_YOUR ASSIGNMENT_.
Extract every line from the records below that contains the word "output".

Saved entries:
=== Section Start ===

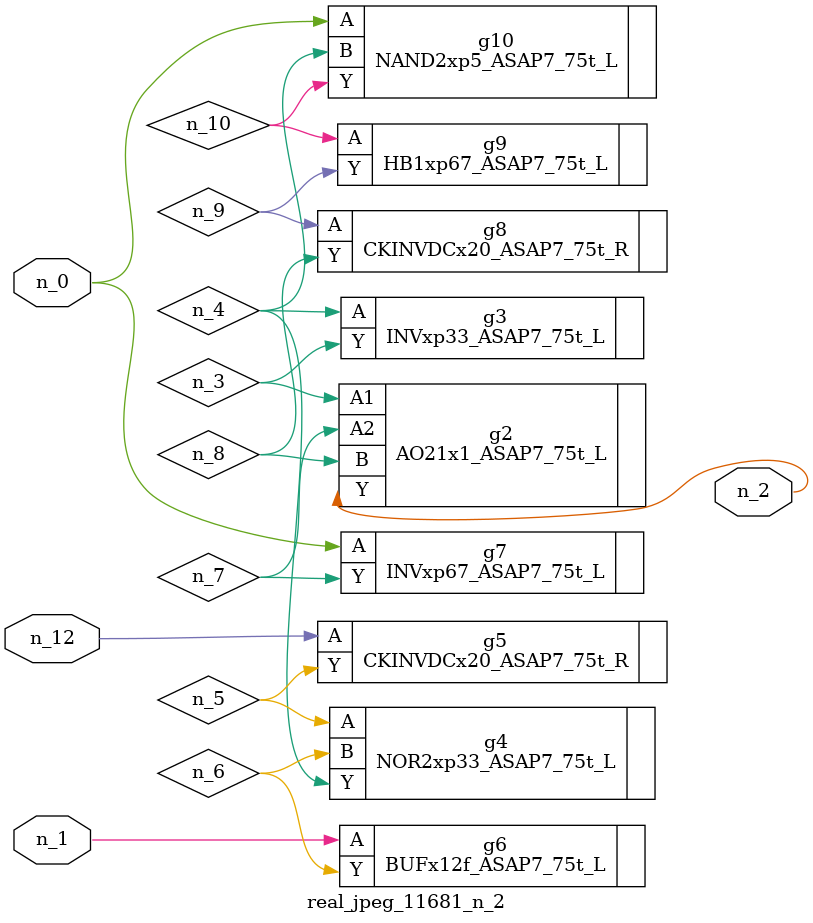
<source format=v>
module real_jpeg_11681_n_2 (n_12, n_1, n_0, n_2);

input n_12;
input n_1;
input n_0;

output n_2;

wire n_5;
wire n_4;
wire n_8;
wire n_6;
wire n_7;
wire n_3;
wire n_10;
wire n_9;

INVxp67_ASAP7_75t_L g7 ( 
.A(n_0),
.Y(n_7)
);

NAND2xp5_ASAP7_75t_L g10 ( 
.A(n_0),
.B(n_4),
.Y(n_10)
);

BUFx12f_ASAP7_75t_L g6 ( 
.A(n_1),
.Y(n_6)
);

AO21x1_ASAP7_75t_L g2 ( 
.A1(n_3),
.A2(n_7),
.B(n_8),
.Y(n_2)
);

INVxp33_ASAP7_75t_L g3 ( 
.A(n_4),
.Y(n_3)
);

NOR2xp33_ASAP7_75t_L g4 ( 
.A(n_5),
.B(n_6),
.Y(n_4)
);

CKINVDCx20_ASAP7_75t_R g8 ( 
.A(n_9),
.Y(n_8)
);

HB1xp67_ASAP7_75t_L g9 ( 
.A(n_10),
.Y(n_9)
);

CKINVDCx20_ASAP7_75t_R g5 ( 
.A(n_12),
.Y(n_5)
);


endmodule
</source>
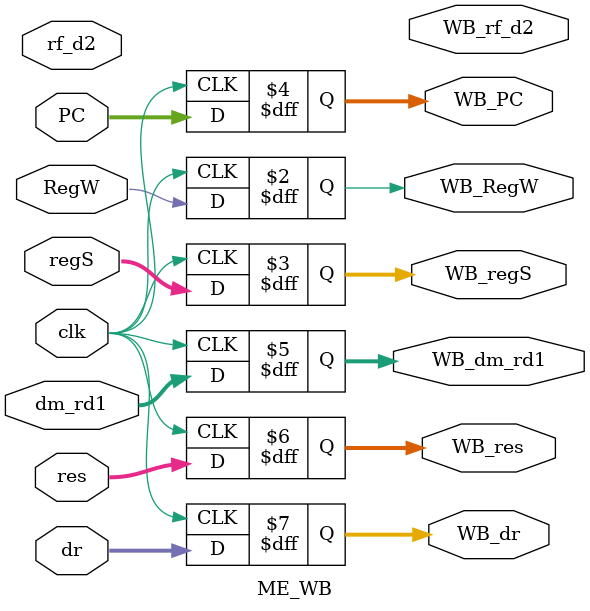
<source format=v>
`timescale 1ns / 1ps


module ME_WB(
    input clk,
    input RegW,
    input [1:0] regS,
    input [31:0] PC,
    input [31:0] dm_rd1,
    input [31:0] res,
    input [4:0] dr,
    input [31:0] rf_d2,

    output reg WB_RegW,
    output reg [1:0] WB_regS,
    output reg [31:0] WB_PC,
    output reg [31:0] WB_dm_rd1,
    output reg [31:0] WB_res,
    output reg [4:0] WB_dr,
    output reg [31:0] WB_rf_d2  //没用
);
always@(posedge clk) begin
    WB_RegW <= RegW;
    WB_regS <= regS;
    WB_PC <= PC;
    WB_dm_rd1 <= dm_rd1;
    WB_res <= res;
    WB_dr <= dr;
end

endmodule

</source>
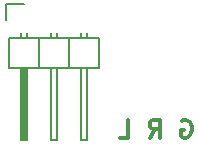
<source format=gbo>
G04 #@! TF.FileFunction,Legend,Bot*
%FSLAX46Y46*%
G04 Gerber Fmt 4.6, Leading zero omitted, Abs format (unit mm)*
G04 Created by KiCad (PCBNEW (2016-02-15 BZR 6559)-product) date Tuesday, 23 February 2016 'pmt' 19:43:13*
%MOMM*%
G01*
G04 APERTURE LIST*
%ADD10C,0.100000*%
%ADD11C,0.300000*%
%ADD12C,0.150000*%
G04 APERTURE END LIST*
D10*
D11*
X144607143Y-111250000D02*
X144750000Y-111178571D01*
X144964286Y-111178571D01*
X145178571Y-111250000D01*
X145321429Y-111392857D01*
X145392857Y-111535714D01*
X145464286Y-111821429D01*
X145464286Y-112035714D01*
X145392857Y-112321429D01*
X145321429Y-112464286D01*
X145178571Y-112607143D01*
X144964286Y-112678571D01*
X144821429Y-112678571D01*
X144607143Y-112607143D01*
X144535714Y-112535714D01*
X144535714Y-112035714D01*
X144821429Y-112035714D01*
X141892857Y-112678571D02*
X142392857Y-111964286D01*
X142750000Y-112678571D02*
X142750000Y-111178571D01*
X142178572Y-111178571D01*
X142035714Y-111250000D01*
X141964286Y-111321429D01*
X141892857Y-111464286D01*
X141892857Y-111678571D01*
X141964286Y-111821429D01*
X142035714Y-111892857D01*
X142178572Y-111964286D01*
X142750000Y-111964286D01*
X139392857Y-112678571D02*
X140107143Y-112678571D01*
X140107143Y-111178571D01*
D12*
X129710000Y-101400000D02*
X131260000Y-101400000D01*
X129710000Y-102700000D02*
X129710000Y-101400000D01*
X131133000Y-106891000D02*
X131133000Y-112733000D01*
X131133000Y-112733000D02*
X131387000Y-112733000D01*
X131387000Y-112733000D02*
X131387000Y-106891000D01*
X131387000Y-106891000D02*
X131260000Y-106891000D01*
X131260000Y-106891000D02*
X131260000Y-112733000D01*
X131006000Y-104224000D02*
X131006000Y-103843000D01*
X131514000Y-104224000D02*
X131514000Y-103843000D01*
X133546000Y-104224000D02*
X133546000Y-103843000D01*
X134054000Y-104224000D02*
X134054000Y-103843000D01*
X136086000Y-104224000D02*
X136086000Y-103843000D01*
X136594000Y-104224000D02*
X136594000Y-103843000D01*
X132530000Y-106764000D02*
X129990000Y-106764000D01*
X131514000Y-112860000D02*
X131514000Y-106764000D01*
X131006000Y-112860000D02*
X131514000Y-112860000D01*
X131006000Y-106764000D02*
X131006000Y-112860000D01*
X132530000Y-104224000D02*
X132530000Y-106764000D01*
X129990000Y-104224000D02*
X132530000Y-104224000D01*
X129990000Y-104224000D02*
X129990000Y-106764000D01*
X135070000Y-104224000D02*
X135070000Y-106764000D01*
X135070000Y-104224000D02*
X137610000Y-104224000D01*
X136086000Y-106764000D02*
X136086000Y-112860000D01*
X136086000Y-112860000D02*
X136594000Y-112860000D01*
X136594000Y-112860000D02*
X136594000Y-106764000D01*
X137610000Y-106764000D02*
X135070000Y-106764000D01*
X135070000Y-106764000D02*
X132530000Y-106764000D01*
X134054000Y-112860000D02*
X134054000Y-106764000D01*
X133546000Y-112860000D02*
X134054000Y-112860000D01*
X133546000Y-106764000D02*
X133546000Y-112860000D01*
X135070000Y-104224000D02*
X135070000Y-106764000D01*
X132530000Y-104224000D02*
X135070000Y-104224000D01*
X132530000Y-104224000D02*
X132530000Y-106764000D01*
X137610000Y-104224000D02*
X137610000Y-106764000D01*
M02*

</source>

=== Section End ===

_SOLUTION BELOW_.
output n_2;
    output reg WB_RegW,
    output reg [1:0] WB_regS,
    output reg [31:0] WB_PC,
    output reg [31:0] WB_dm_rd1,
    output reg [31:0] WB_res,
    output reg [4:0] WB_dr,
    output reg [31:0] WB_rf_d2  //没用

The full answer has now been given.